Tuesday, January 19, 2010

In the beginning God separated the heavens and the earth?

A Dutch scholar thinks this is the true translation of Genesis 1:1, and that it will devastate traditional believers. This blogger says hold your horses.

4 comments:

Anonymous said...

Bob Prokop writing:

Utter nonsense. Even (and I don't) one throws Genesis 1:1 away, there are still uncountable other places in scripture that point to God as the creator. (John 1:3. "All things were made through Him, and without Him was not anything made that was made." Job 38:4. "Where were you when I laid the foundations of the earth?" Psalms 19:1. "The heavens declare the glory of God, and the firmament His handiwork.", etc., etc.) Why give this amateur hour stuff any attention at all?

Anonymous said...

I don't understand what the big deal is, even if God didn't create the earth. He still made all the stuff on it.

Gordon Knight said...

creation ex nihilo.

Is this a big deal?

For me it sort of is, since I think God's will is the source of contingent reality, and that this sort of agent caustion is the best explanation of why there is any contingent reality at all.

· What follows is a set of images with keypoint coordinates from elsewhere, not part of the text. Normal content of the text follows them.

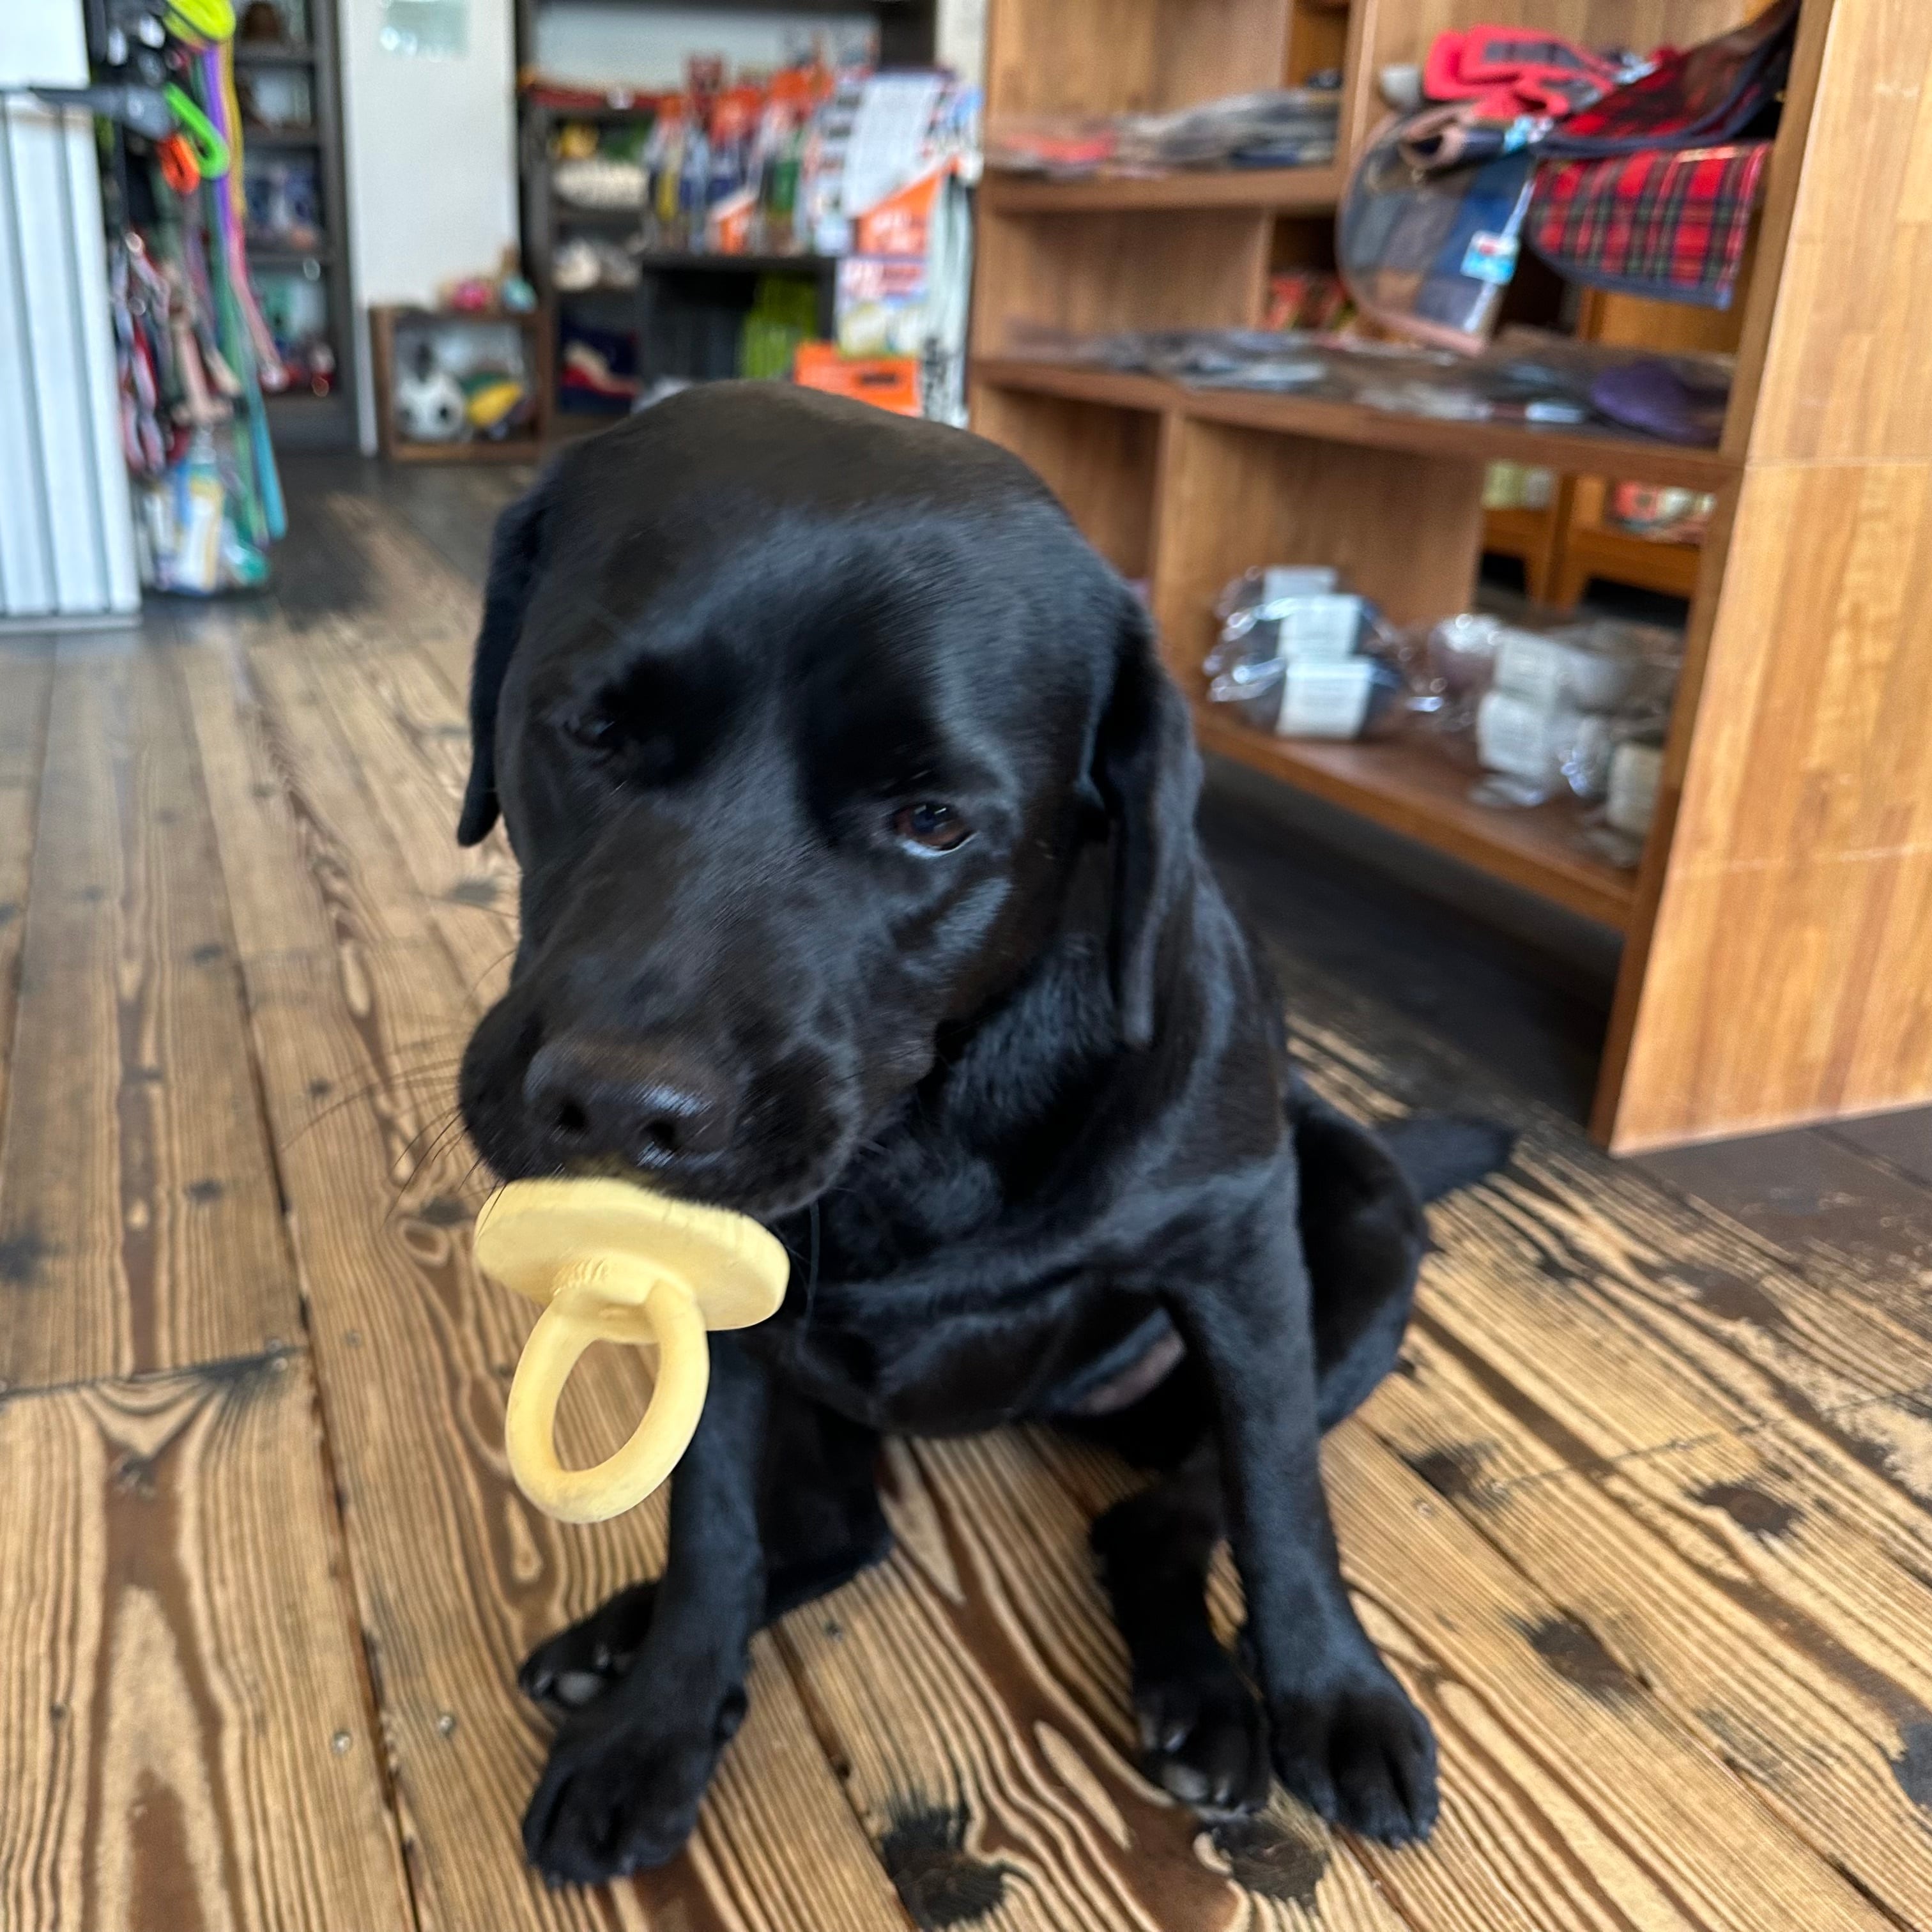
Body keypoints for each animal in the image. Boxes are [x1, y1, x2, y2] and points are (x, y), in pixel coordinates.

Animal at [455, 384, 1509, 1885]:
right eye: (591, 733)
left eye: (933, 821)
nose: (615, 1104)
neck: (926, 1132)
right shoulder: (721, 1317)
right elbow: (714, 1532)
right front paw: (656, 1723)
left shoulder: (1240, 1252)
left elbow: (1280, 1496)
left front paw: (1332, 1691)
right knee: (835, 1530)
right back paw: (625, 1639)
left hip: (1360, 1219)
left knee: (1159, 1513)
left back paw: (1204, 1698)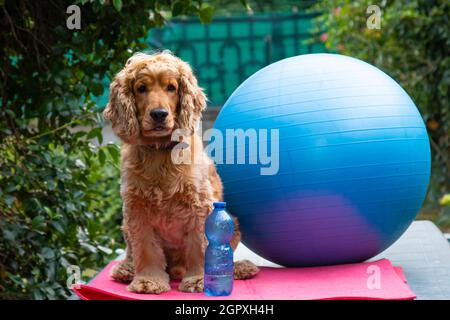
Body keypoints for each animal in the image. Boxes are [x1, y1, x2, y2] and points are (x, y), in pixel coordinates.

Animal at [101, 52, 256, 296]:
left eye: (171, 88)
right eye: (141, 88)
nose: (159, 114)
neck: (160, 153)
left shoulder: (198, 206)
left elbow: (201, 244)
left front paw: (199, 279)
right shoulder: (137, 209)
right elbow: (145, 248)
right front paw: (148, 281)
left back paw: (240, 268)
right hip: (126, 224)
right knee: (131, 251)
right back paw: (126, 269)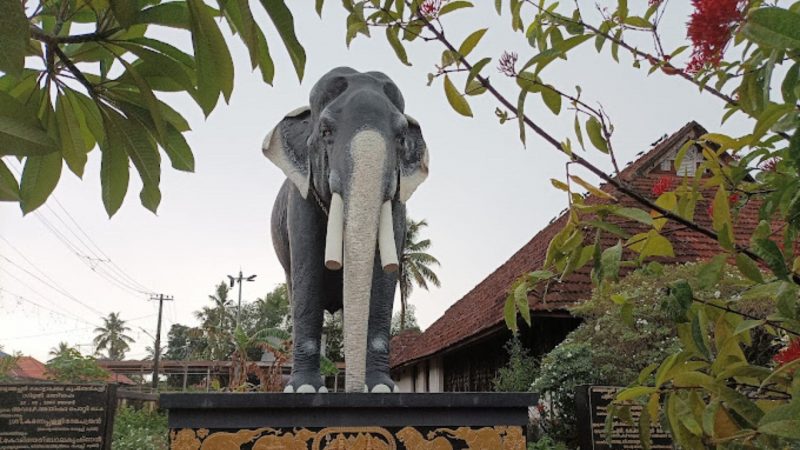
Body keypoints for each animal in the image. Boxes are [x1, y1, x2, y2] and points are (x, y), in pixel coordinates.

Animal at [264, 67, 428, 394]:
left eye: (401, 136)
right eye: (326, 131)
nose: (353, 390)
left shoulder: (398, 207)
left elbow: (384, 277)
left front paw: (381, 389)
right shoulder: (299, 202)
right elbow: (307, 274)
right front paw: (304, 389)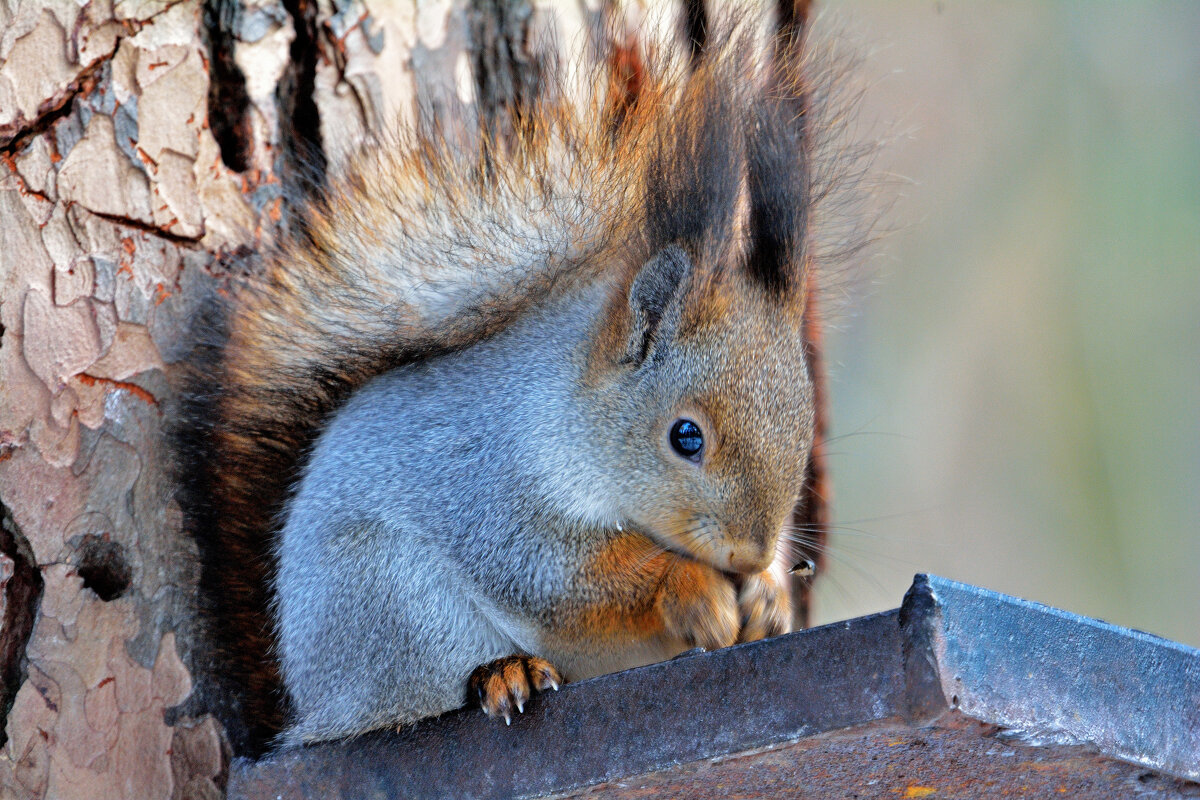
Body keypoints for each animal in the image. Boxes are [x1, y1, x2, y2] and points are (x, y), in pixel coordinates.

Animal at [180, 3, 835, 753]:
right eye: (686, 437)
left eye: (804, 429)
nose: (750, 553)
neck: (570, 410)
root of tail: (315, 701)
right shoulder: (489, 486)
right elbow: (554, 573)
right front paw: (694, 589)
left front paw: (770, 598)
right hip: (393, 605)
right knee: (423, 691)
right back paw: (501, 674)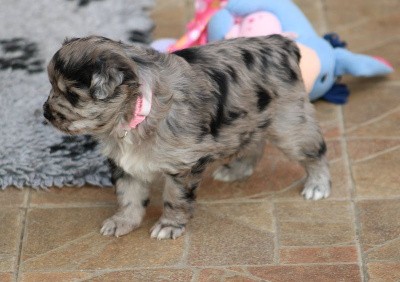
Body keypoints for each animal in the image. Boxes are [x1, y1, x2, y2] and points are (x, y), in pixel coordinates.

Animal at [43, 34, 332, 239]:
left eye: (72, 95)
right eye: (51, 86)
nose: (45, 113)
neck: (135, 113)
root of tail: (281, 43)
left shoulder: (184, 164)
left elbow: (175, 198)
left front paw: (169, 226)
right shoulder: (125, 164)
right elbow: (129, 196)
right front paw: (123, 222)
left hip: (290, 124)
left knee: (315, 151)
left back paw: (318, 185)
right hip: (250, 118)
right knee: (254, 143)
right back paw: (237, 169)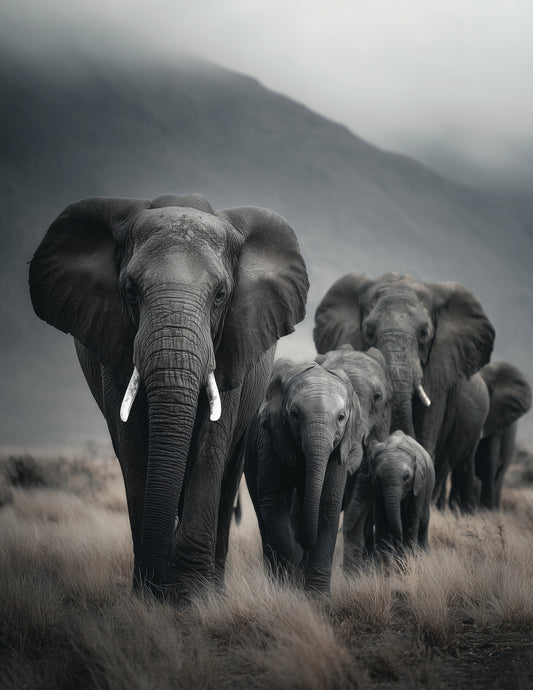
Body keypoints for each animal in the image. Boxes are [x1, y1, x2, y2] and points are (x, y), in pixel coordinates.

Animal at [29, 194, 308, 597]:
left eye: (220, 295)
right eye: (131, 290)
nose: (161, 584)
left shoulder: (231, 349)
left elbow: (211, 446)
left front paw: (191, 596)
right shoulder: (115, 345)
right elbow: (133, 447)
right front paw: (150, 592)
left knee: (228, 476)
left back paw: (214, 587)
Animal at [244, 359, 361, 592]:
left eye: (341, 418)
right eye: (294, 415)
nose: (304, 540)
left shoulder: (338, 451)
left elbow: (327, 504)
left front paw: (317, 596)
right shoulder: (271, 438)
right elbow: (274, 501)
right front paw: (287, 587)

But if you don't have my philosophical views, it does not really matter.

Anonymous said...

For me it sort of is, since I think God's will is the source of contingent reality, and that this sort of agent caustion is the best explanation of why there is any contingent reality at all.

Well, I think I was a bit hasty in my first post. Suppose this is the proper interpretation of the opening verse of the bible. I am saying that this is not problematic at all. It doesn't follow at all that we shouldn't believe that God didn't create the world in the first place, for other scriptural reasons or for reasons philosophical (like adherence to a version of the PSR, let's say).